What pillars of the design brief does the article below on the Esquire office in New Delhi list?

> SELECTED EXCERPT:

***

What constitutes “sophisticated madness” and how can this be applied to workplace design? According to architects Ujjwal Sagar and Sanjana Mathur, the duo who founded New Delhi-based design consultancy Studio Bipolar, it’s a conscious move involving colour and impactful user engagement. “We would define ‘sophisticated madness’ as something that evokes a sense of awe, as well as engages the audience, and something that makes them laugh and think at the same time,” explains Mathur.
In its recently completed headquarters for the New Delhi nightclub set up by US men’s magazine Esquire, Mathur and the team have in some ways turned this definition into an office – creating a colourful display out of the publication’s inner workings. Completed late last year, the 111sq m project features an abundance of digitally printed vinyl wallpapers, quirky spaces and branded storytelling in its workplace for the new club.
“The office at first glance is a mix of colours, but a closer look will showcase the simple yet powerful forms we have incorporated and the historical references used,” she continues. The design brief had three pillars: firstly, to reference the Esquire brand and encapsulate its historical past; secondly, to accomplish a balance between sophistication and playfulness; and lastly to reflect the New Delhi surroundings and its latest venture into nightclub ownership.
Founded in 1933, with its first headquarters in Chicago, Esquire is the pinnacle of menswear fashion. Now with more than 30 international editions, it has successfully marked itself as a beacon for the stylish and intellectual man around the world.
Most recently, the magazine acquired its own branded nightclub in the heart of the Defence Colony Market in New Delhi. This location, built in the 1960s for ex-defence service people, is an affluent locality brimming with restaurants, coffee, shops, high-end retail and is popularly known for its exotic cuisine. In this prime location, the new office needed to serve as a hub for the creative owners of the new nightclub business and also to adhere to Esquire’s trademark sophistication in a “quirky way”, while fitting the style of its new evening venue.

***

> DATA BELOW:
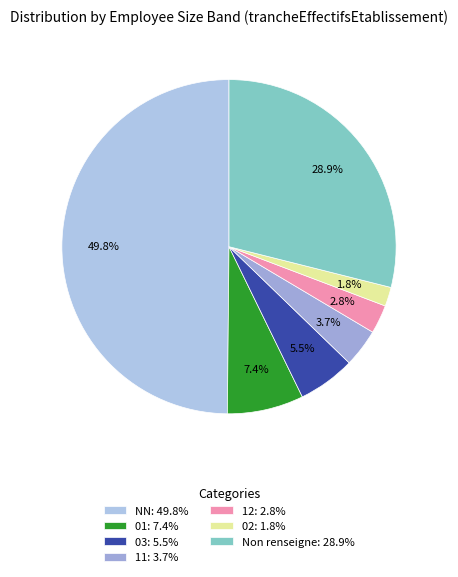

Count the number of slices in the pie.

7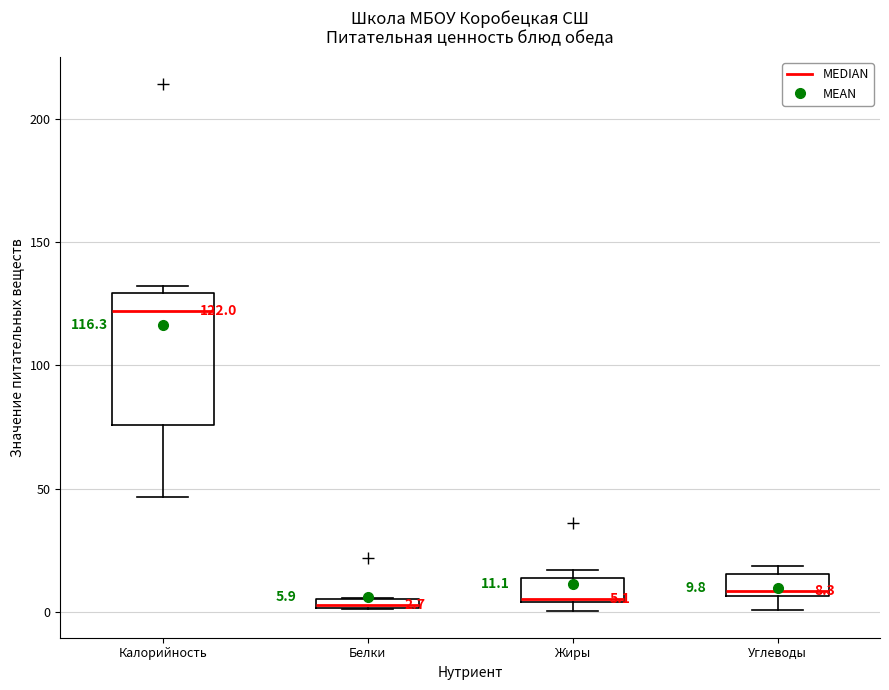

Which box is the tallest, from its lower edge to its upper edge?

Калорийность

***

> RESPONSE:
1. Reference the Esquire brand and encapsulate its historical past.
2. Achieve a balance between sophistication and playfulness.
3. Reflect the New Delhi surroundings and the brand's latest venture into nightclub ownership.